What this error means
Cache not found for input keys: generated-repository-lib-* — GitHub Actions Actions Cache v2 service migration causing intermittent cache restore failures is a GitHub Actions failure pattern reported for developers trying to fix github actions workflows failing to restore build caches after github's february 2025 cache service v2 migration, especially on self-hosted runners with outdated versions.. Based on the imported evidence, treat this as a tool-specific troubleshooting page rather than a generic API error.
Why this happens
Herodevs blog and GitHub discussions document ongoing cache restore failures following the Feb 1, 2025 cache service deprecation. Self-hosted runners below v2.327.1 (required for actions/cache@v5) show 'Cache not found' despite successful saves.
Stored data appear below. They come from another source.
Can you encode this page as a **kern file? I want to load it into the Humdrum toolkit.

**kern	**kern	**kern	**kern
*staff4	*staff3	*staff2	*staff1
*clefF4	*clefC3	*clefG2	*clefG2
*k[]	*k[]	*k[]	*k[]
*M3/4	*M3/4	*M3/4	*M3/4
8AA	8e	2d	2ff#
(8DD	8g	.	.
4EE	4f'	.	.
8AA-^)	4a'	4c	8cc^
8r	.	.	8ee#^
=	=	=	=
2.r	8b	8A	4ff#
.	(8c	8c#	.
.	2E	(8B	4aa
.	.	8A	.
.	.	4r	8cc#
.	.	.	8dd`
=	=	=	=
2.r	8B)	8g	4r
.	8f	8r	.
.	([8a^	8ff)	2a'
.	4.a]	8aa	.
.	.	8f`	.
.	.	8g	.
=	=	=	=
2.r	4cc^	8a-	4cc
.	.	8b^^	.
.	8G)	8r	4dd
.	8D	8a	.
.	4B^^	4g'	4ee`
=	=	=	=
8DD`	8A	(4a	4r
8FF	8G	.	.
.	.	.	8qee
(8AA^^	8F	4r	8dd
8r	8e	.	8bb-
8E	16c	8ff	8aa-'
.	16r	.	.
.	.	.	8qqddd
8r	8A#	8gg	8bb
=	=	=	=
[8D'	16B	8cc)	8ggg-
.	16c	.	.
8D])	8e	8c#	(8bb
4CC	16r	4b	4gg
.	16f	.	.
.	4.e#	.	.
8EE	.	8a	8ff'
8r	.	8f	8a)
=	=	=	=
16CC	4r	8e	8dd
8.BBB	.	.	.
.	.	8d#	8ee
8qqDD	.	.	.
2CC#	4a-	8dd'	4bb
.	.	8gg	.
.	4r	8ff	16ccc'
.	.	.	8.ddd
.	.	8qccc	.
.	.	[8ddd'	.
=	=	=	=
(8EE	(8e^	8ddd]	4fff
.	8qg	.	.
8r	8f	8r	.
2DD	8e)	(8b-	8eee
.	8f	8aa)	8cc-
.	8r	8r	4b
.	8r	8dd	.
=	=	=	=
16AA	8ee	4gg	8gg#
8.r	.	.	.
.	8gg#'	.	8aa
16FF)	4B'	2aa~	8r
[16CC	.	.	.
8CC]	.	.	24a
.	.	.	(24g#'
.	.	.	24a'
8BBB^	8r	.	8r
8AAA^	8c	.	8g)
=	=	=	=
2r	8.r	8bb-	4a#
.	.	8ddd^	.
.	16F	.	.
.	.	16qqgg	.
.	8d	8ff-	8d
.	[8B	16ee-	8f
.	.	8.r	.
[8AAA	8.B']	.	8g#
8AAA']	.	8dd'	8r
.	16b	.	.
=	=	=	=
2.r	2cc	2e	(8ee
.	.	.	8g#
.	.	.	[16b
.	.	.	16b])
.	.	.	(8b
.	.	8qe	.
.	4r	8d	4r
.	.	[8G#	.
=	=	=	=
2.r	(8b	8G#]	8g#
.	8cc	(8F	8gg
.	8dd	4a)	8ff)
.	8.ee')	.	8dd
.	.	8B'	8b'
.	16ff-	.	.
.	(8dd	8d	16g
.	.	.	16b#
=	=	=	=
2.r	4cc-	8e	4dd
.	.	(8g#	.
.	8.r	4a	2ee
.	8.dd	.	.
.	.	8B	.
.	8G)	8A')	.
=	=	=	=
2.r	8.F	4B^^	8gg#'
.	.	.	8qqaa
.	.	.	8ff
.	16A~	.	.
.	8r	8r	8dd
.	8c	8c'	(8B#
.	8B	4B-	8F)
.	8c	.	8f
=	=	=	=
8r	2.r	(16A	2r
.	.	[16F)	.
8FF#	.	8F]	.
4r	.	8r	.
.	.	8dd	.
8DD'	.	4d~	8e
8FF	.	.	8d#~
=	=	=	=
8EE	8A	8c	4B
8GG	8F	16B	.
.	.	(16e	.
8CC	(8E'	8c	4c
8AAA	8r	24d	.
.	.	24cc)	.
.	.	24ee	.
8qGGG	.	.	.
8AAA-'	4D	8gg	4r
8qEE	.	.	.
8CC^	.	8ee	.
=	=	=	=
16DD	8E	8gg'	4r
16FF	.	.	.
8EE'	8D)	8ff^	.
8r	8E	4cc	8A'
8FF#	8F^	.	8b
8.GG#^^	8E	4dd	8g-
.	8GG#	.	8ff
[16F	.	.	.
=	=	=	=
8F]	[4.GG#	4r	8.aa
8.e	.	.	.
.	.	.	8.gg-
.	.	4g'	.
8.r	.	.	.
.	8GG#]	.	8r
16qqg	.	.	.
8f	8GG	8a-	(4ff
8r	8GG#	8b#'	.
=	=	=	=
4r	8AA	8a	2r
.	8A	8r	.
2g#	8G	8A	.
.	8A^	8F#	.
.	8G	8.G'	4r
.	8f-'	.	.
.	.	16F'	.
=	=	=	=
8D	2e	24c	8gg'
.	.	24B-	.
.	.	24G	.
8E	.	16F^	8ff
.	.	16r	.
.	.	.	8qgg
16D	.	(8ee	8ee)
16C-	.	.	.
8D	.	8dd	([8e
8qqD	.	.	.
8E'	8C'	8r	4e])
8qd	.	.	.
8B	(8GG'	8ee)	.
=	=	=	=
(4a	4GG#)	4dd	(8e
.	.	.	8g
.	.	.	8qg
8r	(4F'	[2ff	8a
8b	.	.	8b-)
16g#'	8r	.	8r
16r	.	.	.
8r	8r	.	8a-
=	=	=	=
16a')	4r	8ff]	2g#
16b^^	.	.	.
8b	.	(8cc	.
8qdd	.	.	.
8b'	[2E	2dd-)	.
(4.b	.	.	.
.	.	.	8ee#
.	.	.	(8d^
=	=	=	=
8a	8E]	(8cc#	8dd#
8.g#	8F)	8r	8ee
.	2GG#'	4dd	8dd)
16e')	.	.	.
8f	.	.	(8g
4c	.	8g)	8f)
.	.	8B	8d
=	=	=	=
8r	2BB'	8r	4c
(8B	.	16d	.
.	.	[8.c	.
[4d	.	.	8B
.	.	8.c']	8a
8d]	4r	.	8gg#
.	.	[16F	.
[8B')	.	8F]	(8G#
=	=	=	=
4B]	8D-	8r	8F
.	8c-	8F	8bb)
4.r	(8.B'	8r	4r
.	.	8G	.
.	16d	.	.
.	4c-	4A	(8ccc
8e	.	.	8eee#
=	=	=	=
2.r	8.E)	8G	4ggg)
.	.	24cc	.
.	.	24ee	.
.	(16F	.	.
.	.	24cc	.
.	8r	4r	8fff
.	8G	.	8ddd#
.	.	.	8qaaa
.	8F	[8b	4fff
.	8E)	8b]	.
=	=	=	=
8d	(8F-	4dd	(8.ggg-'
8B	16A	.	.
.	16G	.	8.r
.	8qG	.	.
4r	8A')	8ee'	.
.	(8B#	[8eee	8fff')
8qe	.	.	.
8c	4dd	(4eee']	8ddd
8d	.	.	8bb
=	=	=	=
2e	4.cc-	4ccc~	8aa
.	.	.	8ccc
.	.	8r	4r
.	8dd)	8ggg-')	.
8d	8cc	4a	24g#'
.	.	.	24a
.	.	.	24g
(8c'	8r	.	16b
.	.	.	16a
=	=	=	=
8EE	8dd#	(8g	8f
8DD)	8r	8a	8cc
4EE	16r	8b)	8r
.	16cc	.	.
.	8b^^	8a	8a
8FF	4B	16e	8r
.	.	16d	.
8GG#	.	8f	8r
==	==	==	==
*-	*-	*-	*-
Multiple GitHub Discussions threads confirm this remains unresolved into March 2026. Distinct from the already-covered 'npm ci lockfile' error. High commercial impact — CI/CD pipelines for paid Teams plans blocked.
Common causes
- Herodevs blog and GitHub discussions document ongoing cache restore failures following the Feb 1, 2025 cache service deprecation. Self-hosted runners below v2.327.1 (required for actions/cache@v5) show 'Cache not found' despite successful saves. Multiple GitHub Discussions threads confirm this remains unresolved into March 2026. Distinct from the already-covered 'npm ci lockfile' error. High commercial impact — CI/CD pipelines for paid Teams plans blocked.
Quick fixes
- Confirm the exact error signature matches
Cache not found for input keys: generated-repository-lib-* — GitHub Actions Actions Cache v2 service migration causing intermittent cache restore failures. - Check the GitHub Actions account, local tool state, and provider configuration involved in the failing workflow.
- Reduce request pressure, check quota or plan limits, and retry with backoff instead of immediate repeated requests.
Platform/tool-specific checks
- Verify the command, editor, extension, or API client that produced the error.
- Compare local settings with CI, deployment, or editor-level settings when the error appears in only one environment.
- Avoid deleting credentials, local model data, or project settings until the failing scope is clear.
Step-by-step troubleshooting
- Capture the exact error message and the command, editor action, or request that triggered it.
- Check whether the failure is account/auth, quota/rate, model/provider, local runtime, or deployment configuration.
- Review the source evidence below and compare it with your environment.
- Apply one change at a time and rerun the smallest failing action.
- Keep the working fix documented for the team or deployment environment.
How to prevent it
- Keep provider/tool configuration documented.
- Record non-secret diagnostics such as tool version, provider name, model name, and command path.
- Add a lightweight check before CI or production workflows depend on the tool.